- Developer: Tea for Three Studios
- Publisher: Tea For Three Studios
- Platform: iOS
- Release: WW: December 2013;
- Genres: Interactive novel, Visual novel

= Regency Love =

2013 video game

Regency Love is an iOS game from Australian indie studio Tea for Three Studios set in Regency-era England. This interactive/visual novel-style game puts the player in the shoes of a young woman of marrying age, who must improve her talents, such as reading and needlepoint, in her search for an eligible bachelor to marry her. Regency Love was originally released in December 2013 in the Apple Store.
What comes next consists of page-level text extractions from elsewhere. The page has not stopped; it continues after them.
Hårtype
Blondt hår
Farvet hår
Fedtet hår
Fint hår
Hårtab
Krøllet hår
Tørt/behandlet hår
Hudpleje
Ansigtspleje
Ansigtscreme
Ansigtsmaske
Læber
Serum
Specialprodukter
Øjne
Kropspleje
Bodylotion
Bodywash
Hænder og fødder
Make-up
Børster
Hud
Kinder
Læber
In May 2015, Tea for Three released a downloadable content pack, with an additional suitor and more backstories for characters, as well as bug fixes.

==Plot==
Regency Love is set in the small, fictional English town of Darlington. The game begins with the protagonist, a young woman of marrying age, going into town on an errand for her mother. In the first chapter, the player discovers the protagonist's father died a year ago. In the next chapter, the father's longtime friend, Mr. Worthington, returns from Europe to advise the main character to practice her accomplishments and focus on finding a husband. From there, the main character finds herself encountering several mysterious new bachelors: Mr. Ashcroft, Mr. Curtis, and Mr. Graham. The player has the option to pursue any or all of these men, as well as follow town gossip, play matchmaker, make friends with newcomers, and investigate local mysteries.

==Inspiration==
Regency Love was inspired by the novels of Jane Austen, as well as the mechanics of games like Dragon Age: Origins and Baldur's Gate 2, according to game writer Samantha Lin. Lin, along with Jenny Tan and Melody Wang, also of Tea for Three, wanted to create a game that allowed players to interact with RPGs and influence the plot based on dialog choices.